*Request*: Please reproduce every line of text in the material below word for word, leaving out the pictures.

*Dataset content*:
====

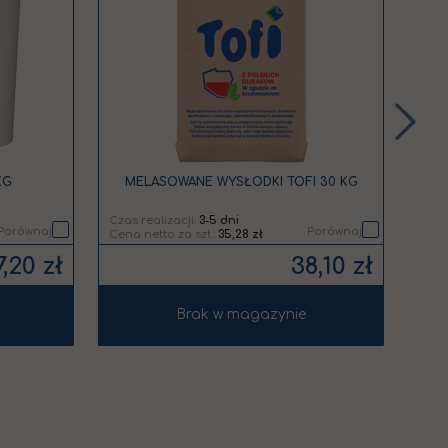
listy
listy
życzeń
życzeń
KG
MELASOWANE WYSŁODKI TOFI 30 KG
SYR
Czas realizacji:
3-5 dni
Czas 
Porównaj
Porównaj
35,28 zł
7,20 zł
38,10 zł
Brak w magazynie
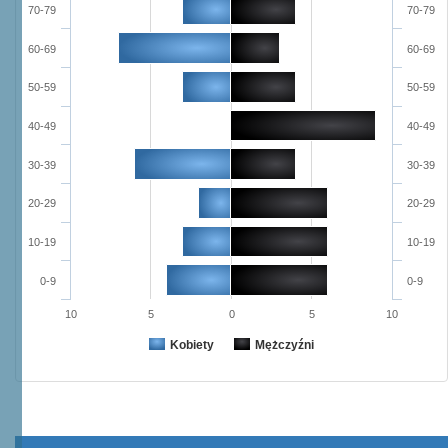
70-79
70-79
60-69
60-69
50-59
50-59
40-49
40-49
30-39
30-39
20-29
20-29
10-19
10-19
0-9
0-9
10
5
0
5
10
Kobiety
Mężczyźni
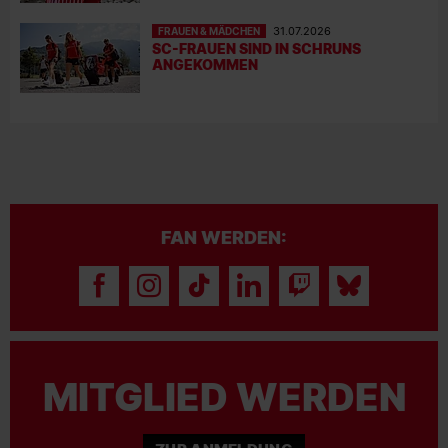
FRAUEN & MÄDCHEN
31.07.2026
SC-FRAUEN SIND IN SCHRUNS
ANGEKOMMEN
FAN WERDEN:
MITGLIED WERDEN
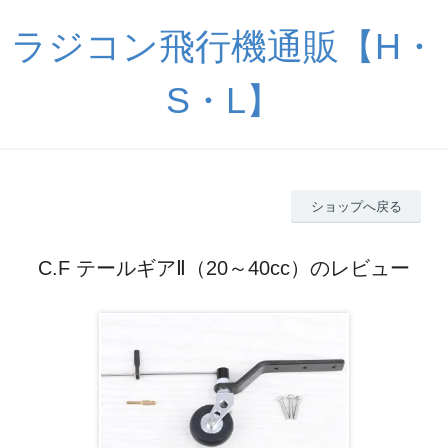
ラジコン飛行機通販【H・
S・L】
ショップへ戻る
C.F テールギアⅡ（20～40cc）のレビュー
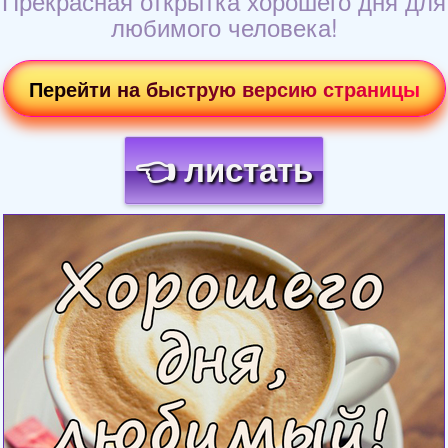
Прекрасная открытка хорошего дня для
любимого человека!
Перейти на быструю версию страницы
👈 листать
Загрузка картинки...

====

*Expected output*:
listy
listy
życzeń
życzeń
KG
MELASOWANE WYSŁODKI TOFI 30 KG
SYR
Czas realizacji:
3-5 dni
Czas 
Porównaj
Porównaj
35,28 zł
7,20 zł
38,10 zł
Brak w magazynie
70-79
70-79
60-69
60-69
50-59
50-59
40-49
40-49
30-39
30-39
20-29
20-29
10-19
10-19
0-9
0-9
10
5
0
5
10
Kobiety
Mężczyźni
FRAUEN & MÄDCHEN
31.07.2026
SC-FRAUEN SIND IN SCHRUNS
ANGEKOMMEN
FAN WERDEN:
MITGLIED WERDEN
ラジコン飛行機通販【H・
S・L】
ショップへ戻る
C.F テールギアⅡ（20～40cc）のレビュー
Прекрасная открытка хорошего дня для
любимого человека!
Перейти на быструю версию страницы
👈 листать
Загрузка картинки...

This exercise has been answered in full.